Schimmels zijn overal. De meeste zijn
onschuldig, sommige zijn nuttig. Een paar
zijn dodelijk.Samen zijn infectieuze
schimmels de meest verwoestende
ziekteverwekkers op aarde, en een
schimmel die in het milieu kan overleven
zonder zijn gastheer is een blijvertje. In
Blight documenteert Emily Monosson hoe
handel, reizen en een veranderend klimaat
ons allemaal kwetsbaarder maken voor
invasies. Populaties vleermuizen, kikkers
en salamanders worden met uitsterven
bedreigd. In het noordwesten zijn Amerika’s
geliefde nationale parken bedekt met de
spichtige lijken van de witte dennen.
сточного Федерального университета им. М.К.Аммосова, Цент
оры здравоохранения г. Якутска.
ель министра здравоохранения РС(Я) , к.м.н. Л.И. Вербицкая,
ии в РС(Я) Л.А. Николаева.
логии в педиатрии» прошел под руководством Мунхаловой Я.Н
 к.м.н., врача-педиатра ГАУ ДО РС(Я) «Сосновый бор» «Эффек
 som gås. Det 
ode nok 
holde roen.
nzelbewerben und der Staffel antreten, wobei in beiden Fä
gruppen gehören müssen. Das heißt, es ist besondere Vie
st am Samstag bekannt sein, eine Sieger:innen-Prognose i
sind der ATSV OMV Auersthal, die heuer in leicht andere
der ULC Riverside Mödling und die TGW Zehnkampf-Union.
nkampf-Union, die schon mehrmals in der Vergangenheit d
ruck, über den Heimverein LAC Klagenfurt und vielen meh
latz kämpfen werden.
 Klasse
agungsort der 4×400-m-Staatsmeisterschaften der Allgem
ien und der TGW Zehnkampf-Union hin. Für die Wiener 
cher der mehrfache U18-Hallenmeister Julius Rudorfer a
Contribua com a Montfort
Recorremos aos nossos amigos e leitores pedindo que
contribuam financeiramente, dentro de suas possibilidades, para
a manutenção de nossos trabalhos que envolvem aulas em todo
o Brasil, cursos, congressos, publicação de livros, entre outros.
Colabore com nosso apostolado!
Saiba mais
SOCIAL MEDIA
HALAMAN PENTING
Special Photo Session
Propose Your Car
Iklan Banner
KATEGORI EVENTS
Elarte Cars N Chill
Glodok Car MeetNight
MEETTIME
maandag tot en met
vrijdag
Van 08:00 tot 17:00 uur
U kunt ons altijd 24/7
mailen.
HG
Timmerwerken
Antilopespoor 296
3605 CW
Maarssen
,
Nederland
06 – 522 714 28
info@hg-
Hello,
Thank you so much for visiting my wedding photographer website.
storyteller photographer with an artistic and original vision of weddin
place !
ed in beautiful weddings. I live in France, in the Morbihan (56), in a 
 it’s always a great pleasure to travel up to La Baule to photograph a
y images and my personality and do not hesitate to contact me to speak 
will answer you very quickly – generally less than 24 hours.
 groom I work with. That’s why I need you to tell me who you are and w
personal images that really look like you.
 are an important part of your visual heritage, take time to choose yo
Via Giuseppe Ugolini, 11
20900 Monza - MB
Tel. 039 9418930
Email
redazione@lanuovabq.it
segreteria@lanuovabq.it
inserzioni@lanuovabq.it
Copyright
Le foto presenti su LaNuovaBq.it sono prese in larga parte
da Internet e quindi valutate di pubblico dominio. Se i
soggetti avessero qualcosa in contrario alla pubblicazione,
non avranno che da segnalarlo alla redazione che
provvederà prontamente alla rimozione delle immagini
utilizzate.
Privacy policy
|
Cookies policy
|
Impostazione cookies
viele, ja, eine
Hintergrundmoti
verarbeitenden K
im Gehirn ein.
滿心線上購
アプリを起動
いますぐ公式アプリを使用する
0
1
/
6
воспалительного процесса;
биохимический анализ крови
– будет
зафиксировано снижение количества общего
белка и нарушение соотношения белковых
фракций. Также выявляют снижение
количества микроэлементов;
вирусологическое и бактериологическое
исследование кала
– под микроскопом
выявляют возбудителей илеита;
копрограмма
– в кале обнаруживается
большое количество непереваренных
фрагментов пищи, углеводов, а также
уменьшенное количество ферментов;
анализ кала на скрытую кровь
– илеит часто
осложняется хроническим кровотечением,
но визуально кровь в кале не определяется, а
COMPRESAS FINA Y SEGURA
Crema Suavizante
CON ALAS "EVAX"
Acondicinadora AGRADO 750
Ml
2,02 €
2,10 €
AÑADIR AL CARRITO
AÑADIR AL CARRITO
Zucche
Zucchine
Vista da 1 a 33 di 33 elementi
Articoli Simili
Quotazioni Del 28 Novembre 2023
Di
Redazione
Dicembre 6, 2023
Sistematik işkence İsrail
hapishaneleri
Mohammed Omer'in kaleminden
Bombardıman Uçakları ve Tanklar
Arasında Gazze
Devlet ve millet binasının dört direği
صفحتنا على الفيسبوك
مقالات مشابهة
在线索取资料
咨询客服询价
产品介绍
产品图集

Problem details: Output every record above exactly as it appears.

Result for this exercise:
Schimmels zijn overal. De meeste zijn
onschuldig, sommige zijn nuttig. Een paar
zijn dodelijk.Samen zijn infectieuze
schimmels de meest verwoestende
ziekteverwekkers op aarde, en een
schimmel die in het milieu kan overleven
zonder zijn gastheer is een blijvertje. In
Blight documenteert Emily Monosson hoe
handel, reizen en een veranderend klimaat
ons allemaal kwetsbaarder maken voor
invasies. Populaties vleermuizen, kikkers
en salamanders worden met uitsterven
bedreigd. In het noordwesten zijn Amerika’s
geliefde nationale parken bedekt met de
spichtige lijken van de witte dennen.
сточного Федерального университета им. М.К.Аммосова, Цент
оры здравоохранения г. Якутска.
ель министра здравоохранения РС(Я) , к.м.н. Л.И. Вербицкая,
ии в РС(Я) Л.А. Николаева.
логии в педиатрии» прошел под руководством Мунхаловой Я.Н
 к.м.н., врача-педиатра ГАУ ДО РС(Я) «Сосновый бор» «Эффек
 som gås. Det 
ode nok 
holde roen.
nzelbewerben und der Staffel antreten, wobei in beiden Fä
gruppen gehören müssen. Das heißt, es ist besondere Vie
st am Samstag bekannt sein, eine Sieger:innen-Prognose i
sind der ATSV OMV Auersthal, die heuer in leicht andere
der ULC Riverside Mödling und die TGW Zehnkampf-Union.
nkampf-Union, die schon mehrmals in der Vergangenheit d
ruck, über den Heimverein LAC Klagenfurt und vielen meh
latz kämpfen werden.
 Klasse
agungsort der 4×400-m-Staatsmeisterschaften der Allgem
ien und der TGW Zehnkampf-Union hin. Für die Wiener 
cher der mehrfache U18-Hallenmeister Julius Rudorfer a
Contribua com a Montfort
Recorremos aos nossos amigos e leitores pedindo que
contribuam financeiramente, dentro de suas possibilidades, para
a manutenção de nossos trabalhos que envolvem aulas em todo
o Brasil, cursos, congressos, publicação de livros, entre outros.
Colabore com nosso apostolado!
Saiba mais
SOCIAL MEDIA
HALAMAN PENTING
Special Photo Session
Propose Your Car
Iklan Banner
KATEGORI EVENTS
Elarte Cars N Chill
Glodok Car MeetNight
MEETTIME
maandag tot en met
vrijdag
Van 08:00 tot 17:00 uur
U kunt ons altijd 24/7
mailen.
HG
Timmerwerken
Antilopespoor 296
3605 CW
Maarssen
,
Nederland
06 – 522 714 28
info@hg-
Hello,
Thank you so much for visiting my wedding photographer website.
storyteller photographer with an artistic and original vision of weddin
place !
ed in beautiful weddings. I live in France, in the Morbihan (56), in a 
 it’s always a great pleasure to travel up to La Baule to photograph a
y images and my personality and do not hesitate to contact me to speak 
will answer you very quickly – generally less than 24 hours.
 groom I work with. That’s why I need you to tell me who you are and w
personal images that really look like you.
 are an important part of your visual heritage, take time to choose yo
Via Giuseppe Ugolini, 11
20900 Monza - MB
Tel. 039 9418930
Email
redazione@lanuovabq.it
segreteria@lanuovabq.it
inserzioni@lanuovabq.it
Copyright
Le foto presenti su LaNuovaBq.it sono prese in larga parte
da Internet e quindi valutate di pubblico dominio. Se i
soggetti avessero qualcosa in contrario alla pubblicazione,
non avranno che da segnalarlo alla redazione che
provvederà prontamente alla rimozione delle immagini
utilizzate.
Privacy policy
|
Cookies policy
|
Impostazione cookies
viele, ja, eine
Hintergrundmoti
verarbeitenden K
im Gehirn ein.
滿心線上購
アプリを起動
いますぐ公式アプリを使用する
0
1
/
6
воспалительного процесса;
биохимический анализ крови
– будет
зафиксировано снижение количества общего
белка и нарушение соотношения белковых
фракций. Также выявляют снижение
количества микроэлементов;
вирусологическое и бактериологическое
исследование кала
– под микроскопом
выявляют возбудителей илеита;
копрограмма
– в кале обнаруживается
большое количество непереваренных
фрагментов пищи, углеводов, а также
уменьшенное количество ферментов;
анализ кала на скрытую кровь
– илеит часто
осложняется хроническим кровотечением,
но визуально кровь в кале не определяется, а
COMPRESAS FINA Y SEGURA
Crema Suavizante
CON ALAS "EVAX"
Acondicinadora AGRADO 750
Ml
2,02 €
2,10 €
AÑADIR AL CARRITO
AÑADIR AL CARRITO
Zucche
Zucchine
Vista da 1 a 33 di 33 elementi
Articoli Simili
Quotazioni Del 28 Novembre 2023
Di
Redazione
Dicembre 6, 2023
Sistematik işkence İsrail
hapishaneleri
Mohammed Omer'in kaleminden
Bombardıman Uçakları ve Tanklar
Arasında Gazze
Devlet ve millet binasının dört direği
صفحتنا على الفيسبوك
مقالات مشابهة
在线索取资料
咨询客服询价
产品介绍
产品图集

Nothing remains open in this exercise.